=== Section Start ===

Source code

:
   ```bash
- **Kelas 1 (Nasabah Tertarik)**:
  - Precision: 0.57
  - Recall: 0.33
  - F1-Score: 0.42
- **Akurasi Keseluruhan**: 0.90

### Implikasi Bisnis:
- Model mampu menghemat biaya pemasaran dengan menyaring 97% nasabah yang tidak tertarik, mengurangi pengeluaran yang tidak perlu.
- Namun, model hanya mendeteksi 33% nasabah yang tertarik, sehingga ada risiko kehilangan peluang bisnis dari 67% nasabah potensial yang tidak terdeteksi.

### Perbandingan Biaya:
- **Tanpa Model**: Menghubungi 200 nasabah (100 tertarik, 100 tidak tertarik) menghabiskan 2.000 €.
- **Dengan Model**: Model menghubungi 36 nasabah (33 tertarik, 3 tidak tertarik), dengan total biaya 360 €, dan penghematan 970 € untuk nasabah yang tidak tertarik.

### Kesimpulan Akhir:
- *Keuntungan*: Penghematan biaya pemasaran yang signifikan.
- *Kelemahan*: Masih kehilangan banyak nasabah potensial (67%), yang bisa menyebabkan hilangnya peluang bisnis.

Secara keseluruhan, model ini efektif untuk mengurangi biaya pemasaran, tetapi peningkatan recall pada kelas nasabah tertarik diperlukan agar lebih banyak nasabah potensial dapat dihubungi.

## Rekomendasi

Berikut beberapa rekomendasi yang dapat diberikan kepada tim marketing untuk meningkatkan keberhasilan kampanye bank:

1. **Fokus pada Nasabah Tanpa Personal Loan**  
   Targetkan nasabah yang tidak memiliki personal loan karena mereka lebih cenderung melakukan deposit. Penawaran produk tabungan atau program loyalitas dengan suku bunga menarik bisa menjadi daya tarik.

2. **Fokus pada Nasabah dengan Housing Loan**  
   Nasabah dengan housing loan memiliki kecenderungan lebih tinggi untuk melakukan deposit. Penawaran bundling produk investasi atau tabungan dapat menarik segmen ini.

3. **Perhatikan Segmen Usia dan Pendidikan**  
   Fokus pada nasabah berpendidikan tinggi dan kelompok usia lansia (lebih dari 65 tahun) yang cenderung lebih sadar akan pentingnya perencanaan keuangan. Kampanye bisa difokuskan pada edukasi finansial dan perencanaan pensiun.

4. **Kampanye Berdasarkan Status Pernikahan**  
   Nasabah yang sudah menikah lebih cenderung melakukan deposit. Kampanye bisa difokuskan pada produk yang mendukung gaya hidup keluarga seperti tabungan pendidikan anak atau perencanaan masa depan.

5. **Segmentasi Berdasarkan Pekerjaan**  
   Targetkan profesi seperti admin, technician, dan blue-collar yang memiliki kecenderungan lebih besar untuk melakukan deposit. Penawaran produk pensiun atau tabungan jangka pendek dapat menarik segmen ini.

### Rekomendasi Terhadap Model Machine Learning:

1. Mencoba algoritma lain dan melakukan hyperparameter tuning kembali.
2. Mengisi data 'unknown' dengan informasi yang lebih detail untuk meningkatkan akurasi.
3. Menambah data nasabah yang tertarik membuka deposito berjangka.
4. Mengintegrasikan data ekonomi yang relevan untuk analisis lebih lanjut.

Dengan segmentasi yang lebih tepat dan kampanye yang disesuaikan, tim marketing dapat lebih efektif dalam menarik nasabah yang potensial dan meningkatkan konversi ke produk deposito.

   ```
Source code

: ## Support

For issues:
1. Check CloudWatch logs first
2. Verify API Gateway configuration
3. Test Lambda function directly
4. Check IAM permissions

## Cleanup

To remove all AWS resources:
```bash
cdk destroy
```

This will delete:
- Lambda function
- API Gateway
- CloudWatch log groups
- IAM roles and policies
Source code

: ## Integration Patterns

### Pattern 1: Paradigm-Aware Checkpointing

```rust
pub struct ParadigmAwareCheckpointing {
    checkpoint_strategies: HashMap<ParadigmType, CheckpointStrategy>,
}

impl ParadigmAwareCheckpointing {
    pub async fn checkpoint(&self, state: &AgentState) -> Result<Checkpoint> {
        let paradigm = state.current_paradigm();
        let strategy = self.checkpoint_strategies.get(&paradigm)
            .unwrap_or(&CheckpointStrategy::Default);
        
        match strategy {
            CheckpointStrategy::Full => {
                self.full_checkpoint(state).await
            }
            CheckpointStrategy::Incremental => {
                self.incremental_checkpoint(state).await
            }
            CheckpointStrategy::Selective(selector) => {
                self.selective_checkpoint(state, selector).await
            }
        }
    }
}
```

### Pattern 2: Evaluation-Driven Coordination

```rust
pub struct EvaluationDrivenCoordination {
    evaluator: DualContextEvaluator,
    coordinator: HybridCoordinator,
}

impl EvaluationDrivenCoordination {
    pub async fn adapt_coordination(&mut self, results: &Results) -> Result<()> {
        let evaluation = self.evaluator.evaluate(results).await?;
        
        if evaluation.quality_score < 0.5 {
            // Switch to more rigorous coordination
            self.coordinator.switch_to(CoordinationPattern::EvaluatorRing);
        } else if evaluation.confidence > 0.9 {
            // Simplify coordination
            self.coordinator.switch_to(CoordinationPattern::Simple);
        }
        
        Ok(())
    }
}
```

=== Section End ===

Task goal: Could you copy every line in the records that holds "EvaluationDrivenCoordination"?

Reply to the task:
pub struct EvaluationDrivenCoordination {
impl EvaluationDrivenCoordination {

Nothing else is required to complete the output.